Bruxelles, le 1er juillet 2024
Les lignes ont-elles bougé, deux ans après la condamnation de la Belgique par la Cour européenne des droits de l’homme pour violation du droit à un procès équitable? En juin 2022, l’arrêt Boutaffala c. Belgique condamne la manière dont certains tribunaux et cours accordent un poids prépondérant à la parole policière dans les procédures impliquant des violences de la part des forces de l’ordre. Depuis, l’État belge soutient avoir pris des mesures pour corriger le tir et demande au Conseil de l’Europe de clôturer le suivi d’exécution de cet arrêt. Pour la Ligue des droits humains, les mesures énoncées par l’Etat belge sont insignifiantes: sur le terrain, peu de choses semblent avoir changé.
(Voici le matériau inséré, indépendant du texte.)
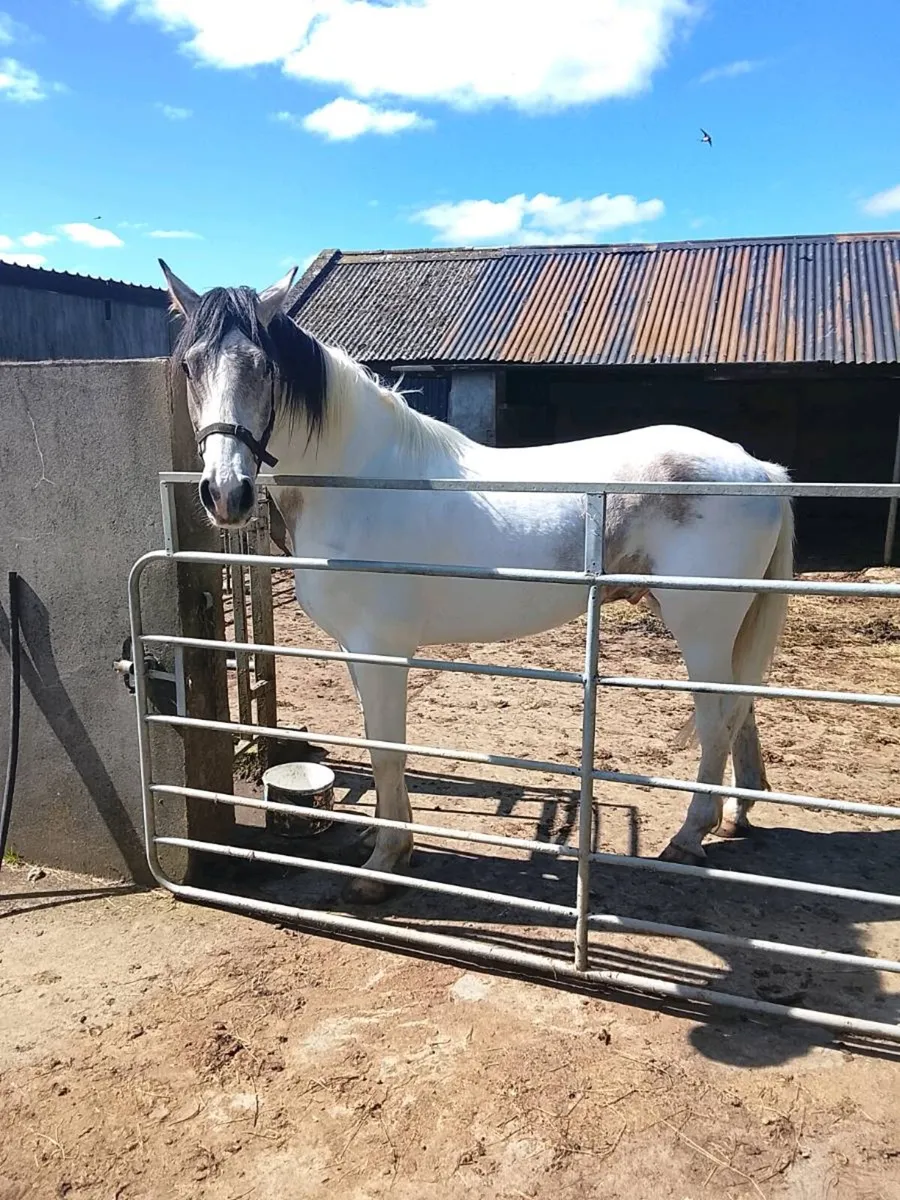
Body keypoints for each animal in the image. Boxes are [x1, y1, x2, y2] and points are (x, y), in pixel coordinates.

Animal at [160, 260, 794, 905]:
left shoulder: (380, 648)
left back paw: (690, 836)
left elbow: (386, 748)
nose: (226, 494)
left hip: (701, 626)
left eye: (263, 367)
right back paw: (735, 816)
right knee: (740, 709)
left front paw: (383, 866)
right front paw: (386, 844)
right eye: (189, 367)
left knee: (717, 718)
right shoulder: (355, 649)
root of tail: (759, 469)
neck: (363, 482)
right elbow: (377, 739)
L’État belge l’assure : il a pris la mesure de l’arrêt Boutaffala, du nom de ce directeur d’AMO bruxellois, Khaled Boutaffala, qui avait subi des violences policières en 2009. En représailles, Khaled avait été poursuivi pour rébellion par les policiers impliqués dans l’affaire. L’État belge affirme donc en avoir a tiré les conclusions dans son bilan d’action envoyé en octobre 2023 au Comité des ministres du Conseil de l’Europe. Cet organe est composé des ministres des Affaires étrangères des 46 États membres du Conseil et chargé de surveiller si les États exécutent les arrêts de la Cour européenne des droits de l’homme. Si l’on en croit la Belgique, ce comité peut désormais clôturer le dossier qui concerne l’arrêt Boutaffala.
Son bilan d’action pour exécuter cet arrêt? Il énonce une mesure générale, qui tient elle-même en une seule phrase: « L’arrêt Boutaffala a été diffusé, notamment auprès du Parquet de la Cour d’appel de Bruxelles ainsi que du Parquet de Cassation”. L’État belge ajoute que des conclusions ont été tirées en interne. Sans plus de détails.
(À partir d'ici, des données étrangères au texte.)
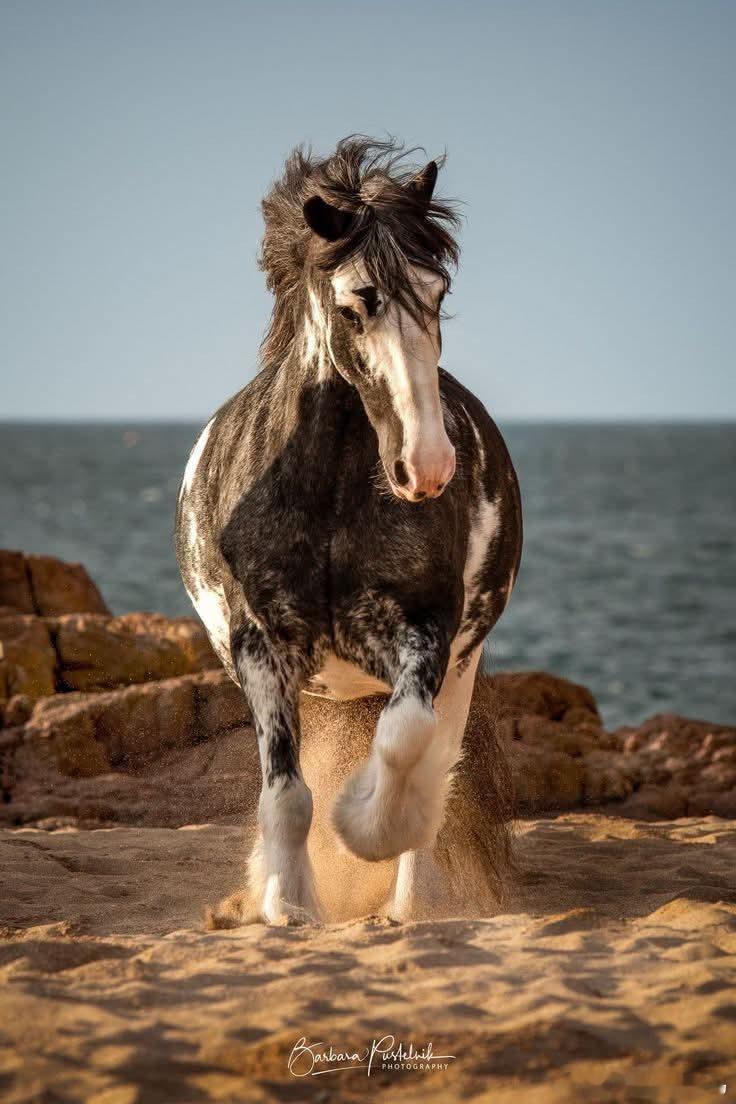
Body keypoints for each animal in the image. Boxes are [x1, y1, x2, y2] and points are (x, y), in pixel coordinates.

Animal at [176, 137, 522, 925]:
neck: (329, 496)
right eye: (356, 303)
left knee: (434, 759)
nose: (428, 466)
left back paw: (407, 906)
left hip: (460, 668)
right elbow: (286, 791)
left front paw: (363, 826)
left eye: (438, 292)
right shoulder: (262, 648)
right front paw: (287, 905)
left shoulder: (426, 632)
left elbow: (405, 741)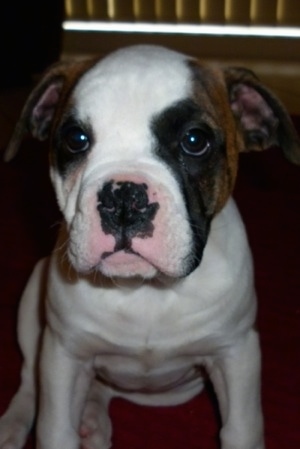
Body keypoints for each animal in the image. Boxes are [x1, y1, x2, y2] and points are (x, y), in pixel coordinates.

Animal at [0, 44, 300, 448]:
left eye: (194, 141)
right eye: (76, 139)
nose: (125, 198)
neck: (144, 290)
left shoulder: (236, 353)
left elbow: (241, 429)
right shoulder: (64, 355)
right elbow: (56, 427)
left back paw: (93, 420)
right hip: (35, 301)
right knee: (31, 380)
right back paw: (17, 422)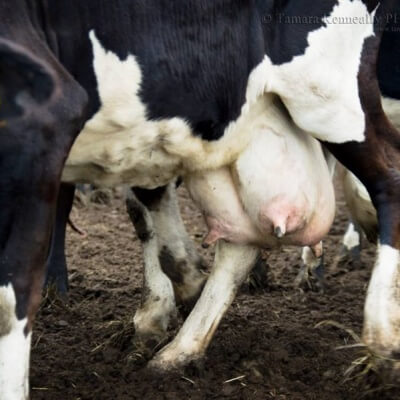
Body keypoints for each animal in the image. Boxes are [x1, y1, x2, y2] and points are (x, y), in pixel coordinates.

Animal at [0, 1, 400, 398]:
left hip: (328, 95)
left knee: (389, 175)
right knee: (238, 239)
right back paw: (181, 347)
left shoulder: (41, 123)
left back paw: (382, 344)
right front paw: (170, 298)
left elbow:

Sur le terrain, pas de changements de pratiques
Pour la Ligue des droits humains, l’État belge n’a pas pris la mesure du signal fort envoyé par la Cour européenne des droits de l’homme. Cette mesure énoncée dans son bilan d’action est nettement insuffisante pour amorcer des changements de pratiques dans les juridictions du pays.
Aujourd’hui encore, deux ans après cette condamnation, la Ligue des droits humains constate que la justice semble continuer à accorder un poids plus important à la parole policière dans les dossiers qui les concernent. Pour l’étayer, la LDH s’appuie sur l’analyse de trois affaires récentes, jugées en 2023 et 2024. Dans ces dossiers dits de “rébellion”, des personnes ont été condamnées par la justice principalement sur base des témoignages de policier·ères alors qu’iels étaient impliqué·es dans les faits. L’arrêt Boutaffala est pourtant clair: il ne faut pas accorder un poids disproportionné à la parole policière dans le cadre des procédures impliquant les forces de l’ordre. Concrètement, lorsque les faits à la base des chefs d’inculpation sont contestés par la personne poursuivie, et que les seuls témoins de l’accusation sont les policiers impliqués, les tribunaux doivent utiliser toute possibilité raisonnable pour vérifier les déclarations à charge faites par ces policiers.
Des mesures plus fortes pour corriger le tir
Selon la Ligue des droits humains, les lignes rouges tracées par l’arrêt Boutaffala ne sont donc pas suffisamment prises en compte par les juridictions du pays. Elle invite par conséquent le Comité des ministres du Conseil de l’Europe à ne pas clôturer le suivi d’exécution de cet arrêt. La LDH propose des mesures fortes pour que l’arrêt Boutaffala ait un effet sur le terrain: elle appelle l’État belge à diffuser de façon plus large cet arrêt, à en intégrer les enseignements dans la formation des magistrat·es, à assurer la jonction de dossiers dans le cas où des personnes poursuivies pour rébellion (ou autres faits similaires) déposent plainte pour violences policières. La Ligue appelle enfin à supprimer du Code pénal les dispositions pénalisant la rébellion, les actes qui la constituent étant visés par d’autres incriminations. Le document envoyé au Comité des ministres du Conseil de l’Europe est consultable ici.
Pour éviter de nouvelles condamnations de l’État, il faudra bien plus que l’envoi d’un courrier au parquet. Il est temps que les autorités compétentes tirent les véritables leçons de l’arrêt Boutaffala et protègent effectivement la population contre ces pratiques inacceptables.